• **EXERCISE DESCRIPTION**: Copy out, exactly, the first line of the entries below and every line after it through the one containing "Document page, 1241x1754 pixels.".

*** DATA FOR THIS EXERCISE Section Begins ***

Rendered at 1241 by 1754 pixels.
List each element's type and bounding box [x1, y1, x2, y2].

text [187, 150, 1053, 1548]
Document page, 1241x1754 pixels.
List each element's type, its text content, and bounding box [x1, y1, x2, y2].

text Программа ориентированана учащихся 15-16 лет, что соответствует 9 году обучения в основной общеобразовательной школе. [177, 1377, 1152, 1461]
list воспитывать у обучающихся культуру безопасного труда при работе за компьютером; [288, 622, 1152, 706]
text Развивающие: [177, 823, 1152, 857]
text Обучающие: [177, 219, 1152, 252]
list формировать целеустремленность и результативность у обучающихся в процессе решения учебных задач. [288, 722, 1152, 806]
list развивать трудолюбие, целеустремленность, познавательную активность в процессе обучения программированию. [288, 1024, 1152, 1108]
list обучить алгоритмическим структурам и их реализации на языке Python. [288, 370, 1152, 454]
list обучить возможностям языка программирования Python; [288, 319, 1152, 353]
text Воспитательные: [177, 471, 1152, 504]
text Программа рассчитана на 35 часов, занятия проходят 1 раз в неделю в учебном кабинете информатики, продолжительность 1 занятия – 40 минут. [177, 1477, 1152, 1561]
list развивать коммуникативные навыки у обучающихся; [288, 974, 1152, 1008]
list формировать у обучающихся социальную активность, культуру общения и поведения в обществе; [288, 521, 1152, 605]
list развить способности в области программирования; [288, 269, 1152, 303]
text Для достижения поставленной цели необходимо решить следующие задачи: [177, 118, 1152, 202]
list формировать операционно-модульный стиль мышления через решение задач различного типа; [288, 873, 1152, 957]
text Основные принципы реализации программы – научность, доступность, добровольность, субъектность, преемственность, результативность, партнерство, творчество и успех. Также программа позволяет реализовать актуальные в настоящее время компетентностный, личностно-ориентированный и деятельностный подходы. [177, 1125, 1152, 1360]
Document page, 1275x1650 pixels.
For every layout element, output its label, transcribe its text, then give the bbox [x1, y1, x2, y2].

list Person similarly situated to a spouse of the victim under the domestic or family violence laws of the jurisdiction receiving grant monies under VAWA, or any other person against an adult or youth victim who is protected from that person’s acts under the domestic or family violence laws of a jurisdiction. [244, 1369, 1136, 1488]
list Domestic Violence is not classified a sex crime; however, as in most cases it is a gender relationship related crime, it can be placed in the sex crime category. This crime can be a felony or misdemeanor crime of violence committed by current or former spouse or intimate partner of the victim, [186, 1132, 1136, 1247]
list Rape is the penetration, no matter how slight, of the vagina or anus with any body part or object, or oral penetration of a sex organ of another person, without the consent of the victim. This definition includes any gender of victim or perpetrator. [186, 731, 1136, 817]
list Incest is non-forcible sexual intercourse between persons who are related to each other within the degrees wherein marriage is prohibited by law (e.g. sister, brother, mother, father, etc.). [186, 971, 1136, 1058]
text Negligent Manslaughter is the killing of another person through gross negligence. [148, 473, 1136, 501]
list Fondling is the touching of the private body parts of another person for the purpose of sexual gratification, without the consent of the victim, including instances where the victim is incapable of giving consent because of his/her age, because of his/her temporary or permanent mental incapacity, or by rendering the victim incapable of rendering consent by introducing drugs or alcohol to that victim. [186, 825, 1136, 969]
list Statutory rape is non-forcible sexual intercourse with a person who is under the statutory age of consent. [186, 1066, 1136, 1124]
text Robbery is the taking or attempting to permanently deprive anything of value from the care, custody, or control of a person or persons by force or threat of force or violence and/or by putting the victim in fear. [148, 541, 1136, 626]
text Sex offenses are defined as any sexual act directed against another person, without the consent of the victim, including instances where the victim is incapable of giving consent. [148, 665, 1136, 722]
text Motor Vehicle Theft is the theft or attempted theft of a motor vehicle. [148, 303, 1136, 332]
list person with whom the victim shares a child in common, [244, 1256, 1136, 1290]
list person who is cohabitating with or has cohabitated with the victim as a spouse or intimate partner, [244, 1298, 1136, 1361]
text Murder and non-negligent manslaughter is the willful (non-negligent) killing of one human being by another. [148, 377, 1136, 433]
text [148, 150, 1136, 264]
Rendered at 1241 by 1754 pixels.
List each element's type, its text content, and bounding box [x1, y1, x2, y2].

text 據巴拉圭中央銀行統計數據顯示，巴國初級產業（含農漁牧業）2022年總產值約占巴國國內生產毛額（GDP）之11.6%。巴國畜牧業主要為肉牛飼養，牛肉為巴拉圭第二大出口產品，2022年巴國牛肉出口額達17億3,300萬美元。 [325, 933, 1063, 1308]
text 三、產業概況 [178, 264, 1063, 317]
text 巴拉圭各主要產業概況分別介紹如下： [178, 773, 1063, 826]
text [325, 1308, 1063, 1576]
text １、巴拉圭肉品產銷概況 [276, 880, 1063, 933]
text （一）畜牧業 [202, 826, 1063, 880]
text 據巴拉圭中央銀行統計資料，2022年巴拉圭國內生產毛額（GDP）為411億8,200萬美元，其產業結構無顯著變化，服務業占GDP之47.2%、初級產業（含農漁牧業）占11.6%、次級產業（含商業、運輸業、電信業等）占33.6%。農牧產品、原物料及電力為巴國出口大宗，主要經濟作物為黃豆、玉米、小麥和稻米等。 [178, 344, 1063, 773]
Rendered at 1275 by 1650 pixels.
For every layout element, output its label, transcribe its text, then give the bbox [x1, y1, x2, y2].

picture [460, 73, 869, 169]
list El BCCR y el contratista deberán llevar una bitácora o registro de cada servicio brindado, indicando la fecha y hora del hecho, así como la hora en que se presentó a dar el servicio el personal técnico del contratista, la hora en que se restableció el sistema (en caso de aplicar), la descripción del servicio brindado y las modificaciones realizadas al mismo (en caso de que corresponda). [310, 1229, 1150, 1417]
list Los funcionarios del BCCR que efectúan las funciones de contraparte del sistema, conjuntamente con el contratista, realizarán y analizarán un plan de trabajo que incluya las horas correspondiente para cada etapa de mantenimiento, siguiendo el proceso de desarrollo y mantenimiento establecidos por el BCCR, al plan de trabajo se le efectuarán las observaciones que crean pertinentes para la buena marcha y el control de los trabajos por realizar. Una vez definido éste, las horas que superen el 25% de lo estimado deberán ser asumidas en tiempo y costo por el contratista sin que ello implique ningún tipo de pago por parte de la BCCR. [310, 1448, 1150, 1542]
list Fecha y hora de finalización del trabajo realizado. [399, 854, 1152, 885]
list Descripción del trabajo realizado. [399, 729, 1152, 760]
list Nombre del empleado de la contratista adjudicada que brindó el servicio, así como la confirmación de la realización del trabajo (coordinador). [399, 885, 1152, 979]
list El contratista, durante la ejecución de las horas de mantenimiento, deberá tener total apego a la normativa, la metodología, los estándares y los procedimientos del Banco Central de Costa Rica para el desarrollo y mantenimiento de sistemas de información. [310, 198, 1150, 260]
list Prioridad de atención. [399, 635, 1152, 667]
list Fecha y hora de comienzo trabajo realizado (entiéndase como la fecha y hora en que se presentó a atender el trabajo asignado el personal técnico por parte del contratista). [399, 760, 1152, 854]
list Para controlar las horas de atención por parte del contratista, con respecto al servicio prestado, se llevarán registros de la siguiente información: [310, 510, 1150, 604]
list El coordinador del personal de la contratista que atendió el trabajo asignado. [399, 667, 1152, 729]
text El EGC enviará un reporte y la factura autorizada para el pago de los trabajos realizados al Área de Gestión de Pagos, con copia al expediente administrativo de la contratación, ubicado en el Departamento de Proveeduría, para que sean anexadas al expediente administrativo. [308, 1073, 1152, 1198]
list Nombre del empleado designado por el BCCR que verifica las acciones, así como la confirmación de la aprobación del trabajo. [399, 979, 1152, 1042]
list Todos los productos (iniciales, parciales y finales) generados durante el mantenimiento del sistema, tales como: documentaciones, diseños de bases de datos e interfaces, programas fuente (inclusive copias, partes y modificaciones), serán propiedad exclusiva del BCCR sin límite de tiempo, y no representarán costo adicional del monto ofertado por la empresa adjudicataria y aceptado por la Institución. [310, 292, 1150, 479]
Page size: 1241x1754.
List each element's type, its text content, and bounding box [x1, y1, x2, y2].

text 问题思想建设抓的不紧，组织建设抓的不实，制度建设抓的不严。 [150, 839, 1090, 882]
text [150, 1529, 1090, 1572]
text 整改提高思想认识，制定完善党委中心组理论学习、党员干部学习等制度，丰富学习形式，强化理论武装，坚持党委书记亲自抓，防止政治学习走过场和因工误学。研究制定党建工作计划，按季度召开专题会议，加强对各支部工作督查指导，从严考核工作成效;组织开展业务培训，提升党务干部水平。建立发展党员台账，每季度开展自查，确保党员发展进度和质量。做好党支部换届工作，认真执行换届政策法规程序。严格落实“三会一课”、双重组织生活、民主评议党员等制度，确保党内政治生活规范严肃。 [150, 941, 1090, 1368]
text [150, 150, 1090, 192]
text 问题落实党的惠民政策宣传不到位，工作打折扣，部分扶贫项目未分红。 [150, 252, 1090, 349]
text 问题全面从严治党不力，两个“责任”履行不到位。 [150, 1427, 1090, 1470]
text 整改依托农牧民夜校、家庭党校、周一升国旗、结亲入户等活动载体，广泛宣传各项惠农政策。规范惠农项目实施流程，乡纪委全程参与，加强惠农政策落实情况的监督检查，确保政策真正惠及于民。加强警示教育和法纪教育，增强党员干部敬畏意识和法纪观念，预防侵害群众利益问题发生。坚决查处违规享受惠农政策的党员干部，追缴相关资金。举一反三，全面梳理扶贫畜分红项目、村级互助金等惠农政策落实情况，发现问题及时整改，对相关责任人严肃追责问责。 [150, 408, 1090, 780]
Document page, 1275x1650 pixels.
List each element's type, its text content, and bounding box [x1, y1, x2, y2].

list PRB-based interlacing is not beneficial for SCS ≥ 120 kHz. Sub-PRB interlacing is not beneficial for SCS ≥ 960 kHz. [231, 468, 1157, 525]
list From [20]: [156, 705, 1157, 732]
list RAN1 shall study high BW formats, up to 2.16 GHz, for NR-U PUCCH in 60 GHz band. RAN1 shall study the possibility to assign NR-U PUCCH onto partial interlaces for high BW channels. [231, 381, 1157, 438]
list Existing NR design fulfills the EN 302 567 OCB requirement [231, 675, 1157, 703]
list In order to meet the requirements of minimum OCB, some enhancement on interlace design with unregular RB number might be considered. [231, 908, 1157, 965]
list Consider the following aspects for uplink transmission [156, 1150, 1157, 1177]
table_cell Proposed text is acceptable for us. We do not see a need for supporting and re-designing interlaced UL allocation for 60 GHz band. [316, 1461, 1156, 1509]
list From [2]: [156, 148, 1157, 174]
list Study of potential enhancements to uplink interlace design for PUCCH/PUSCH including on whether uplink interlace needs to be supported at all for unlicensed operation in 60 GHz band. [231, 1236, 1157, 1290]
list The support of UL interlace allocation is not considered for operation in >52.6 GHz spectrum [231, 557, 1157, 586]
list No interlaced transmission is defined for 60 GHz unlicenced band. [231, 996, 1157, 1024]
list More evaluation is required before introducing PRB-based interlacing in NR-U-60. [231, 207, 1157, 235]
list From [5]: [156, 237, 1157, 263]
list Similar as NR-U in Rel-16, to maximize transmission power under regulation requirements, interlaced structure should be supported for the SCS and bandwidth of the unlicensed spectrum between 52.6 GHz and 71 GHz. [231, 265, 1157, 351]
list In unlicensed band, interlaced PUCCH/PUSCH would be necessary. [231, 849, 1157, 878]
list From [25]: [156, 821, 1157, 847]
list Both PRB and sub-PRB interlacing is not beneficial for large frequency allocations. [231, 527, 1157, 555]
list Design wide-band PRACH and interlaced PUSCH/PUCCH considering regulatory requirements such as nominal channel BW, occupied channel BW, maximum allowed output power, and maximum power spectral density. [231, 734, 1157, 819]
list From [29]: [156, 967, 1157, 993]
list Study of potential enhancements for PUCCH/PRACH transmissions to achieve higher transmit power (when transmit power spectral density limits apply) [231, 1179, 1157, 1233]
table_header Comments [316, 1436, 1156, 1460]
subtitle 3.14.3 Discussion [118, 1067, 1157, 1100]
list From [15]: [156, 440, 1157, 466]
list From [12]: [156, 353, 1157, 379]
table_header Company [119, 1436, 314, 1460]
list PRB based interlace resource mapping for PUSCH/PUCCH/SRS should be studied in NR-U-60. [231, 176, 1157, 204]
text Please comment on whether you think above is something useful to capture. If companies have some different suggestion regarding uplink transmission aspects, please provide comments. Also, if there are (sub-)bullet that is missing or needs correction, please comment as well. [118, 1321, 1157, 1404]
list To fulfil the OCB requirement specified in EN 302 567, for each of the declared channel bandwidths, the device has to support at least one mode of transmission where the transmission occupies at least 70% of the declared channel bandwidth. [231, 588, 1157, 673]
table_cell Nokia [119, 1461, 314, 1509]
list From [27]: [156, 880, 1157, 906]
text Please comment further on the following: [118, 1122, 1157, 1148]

*** DATA FOR THIS EXERCISE Section Ends ***

• **OUTPUT BELOW**:
Rendered at 1241 by 1754 pixels.
List each element's type and bounding box [x1, y1, x2, y2].

text [187, 150, 1053, 1548]
Document page, 1241x1754 pixels.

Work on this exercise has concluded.